## Task objective
Duplicate every line of the records below without changing a word, keeping the original order.

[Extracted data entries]
----

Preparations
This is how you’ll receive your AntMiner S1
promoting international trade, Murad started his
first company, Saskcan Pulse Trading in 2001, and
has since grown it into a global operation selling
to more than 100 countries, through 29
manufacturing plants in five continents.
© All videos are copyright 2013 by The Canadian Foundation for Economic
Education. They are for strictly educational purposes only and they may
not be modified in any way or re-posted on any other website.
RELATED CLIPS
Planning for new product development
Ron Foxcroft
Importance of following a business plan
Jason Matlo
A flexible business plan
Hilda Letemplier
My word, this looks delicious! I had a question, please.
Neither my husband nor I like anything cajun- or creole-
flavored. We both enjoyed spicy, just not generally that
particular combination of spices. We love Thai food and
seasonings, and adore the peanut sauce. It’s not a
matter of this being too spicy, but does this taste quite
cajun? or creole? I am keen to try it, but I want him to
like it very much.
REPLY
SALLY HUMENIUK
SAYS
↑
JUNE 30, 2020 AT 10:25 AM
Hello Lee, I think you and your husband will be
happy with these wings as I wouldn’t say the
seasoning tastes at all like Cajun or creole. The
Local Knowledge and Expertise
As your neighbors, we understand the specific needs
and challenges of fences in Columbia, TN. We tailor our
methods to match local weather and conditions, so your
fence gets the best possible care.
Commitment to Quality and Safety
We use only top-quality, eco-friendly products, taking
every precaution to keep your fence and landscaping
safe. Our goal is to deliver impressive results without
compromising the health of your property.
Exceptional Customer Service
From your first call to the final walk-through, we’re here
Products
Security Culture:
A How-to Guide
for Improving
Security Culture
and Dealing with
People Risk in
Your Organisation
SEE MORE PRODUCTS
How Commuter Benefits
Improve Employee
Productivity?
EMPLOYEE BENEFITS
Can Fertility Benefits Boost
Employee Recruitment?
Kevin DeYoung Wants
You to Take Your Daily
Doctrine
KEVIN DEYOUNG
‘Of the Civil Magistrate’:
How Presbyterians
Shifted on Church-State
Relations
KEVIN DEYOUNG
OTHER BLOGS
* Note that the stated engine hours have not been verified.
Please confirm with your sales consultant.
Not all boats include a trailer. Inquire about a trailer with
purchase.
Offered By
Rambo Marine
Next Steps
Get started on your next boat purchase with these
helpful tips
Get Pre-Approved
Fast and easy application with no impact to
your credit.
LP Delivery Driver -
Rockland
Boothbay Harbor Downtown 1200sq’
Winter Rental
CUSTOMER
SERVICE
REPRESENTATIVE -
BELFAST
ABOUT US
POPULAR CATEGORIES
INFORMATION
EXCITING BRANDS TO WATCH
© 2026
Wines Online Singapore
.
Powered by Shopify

----

## Task answer
Preparations
This is how you’ll receive your AntMiner S1
promoting international trade, Murad started his
first company, Saskcan Pulse Trading in 2001, and
has since grown it into a global operation selling
to more than 100 countries, through 29
manufacturing plants in five continents.
© All videos are copyright 2013 by The Canadian Foundation for Economic
Education. They are for strictly educational purposes only and they may
not be modified in any way or re-posted on any other website.
RELATED CLIPS
Planning for new product development
Ron Foxcroft
Importance of following a business plan
Jason Matlo
A flexible business plan
Hilda Letemplier
My word, this looks delicious! I had a question, please.
Neither my husband nor I like anything cajun- or creole-
flavored. We both enjoyed spicy, just not generally that
particular combination of spices. We love Thai food and
seasonings, and adore the peanut sauce. It’s not a
matter of this being too spicy, but does this taste quite
cajun? or creole? I am keen to try it, but I want him to
like it very much.
REPLY
SALLY HUMENIUK
SAYS
↑
JUNE 30, 2020 AT 10:25 AM
Hello Lee, I think you and your husband will be
happy with these wings as I wouldn’t say the
seasoning tastes at all like Cajun or creole. The
Local Knowledge and Expertise
As your neighbors, we understand the specific needs
and challenges of fences in Columbia, TN. We tailor our
methods to match local weather and conditions, so your
fence gets the best possible care.
Commitment to Quality and Safety
We use only top-quality, eco-friendly products, taking
every precaution to keep your fence and landscaping
safe. Our goal is to deliver impressive results without
compromising the health of your property.
Exceptional Customer Service
From your first call to the final walk-through, we’re here
Products
Security Culture:
A How-to Guide
for Improving
Security Culture
and Dealing with
People Risk in
Your Organisation
SEE MORE PRODUCTS
How Commuter Benefits
Improve Employee
Productivity?
EMPLOYEE BENEFITS
Can Fertility Benefits Boost
Employee Recruitment?
Kevin DeYoung Wants
You to Take Your Daily
Doctrine
KEVIN DEYOUNG
‘Of the Civil Magistrate’:
How Presbyterians
Shifted on Church-State
Relations
KEVIN DEYOUNG
OTHER BLOGS
* Note that the stated engine hours have not been verified.
Please confirm with your sales consultant.
Not all boats include a trailer. Inquire about a trailer with
purchase.
Offered By
Rambo Marine
Next Steps
Get started on your next boat purchase with these
helpful tips
Get Pre-Approved
Fast and easy application with no impact to
your credit.
LP Delivery Driver -
Rockland
Boothbay Harbor Downtown 1200sq’
Winter Rental
CUSTOMER
SERVICE
REPRESENTATIVE -
BELFAST
ABOUT US
POPULAR CATEGORIES
INFORMATION
EXCITING BRANDS TO WATCH
© 2026
Wines Online Singapore
.
Powered by Shopify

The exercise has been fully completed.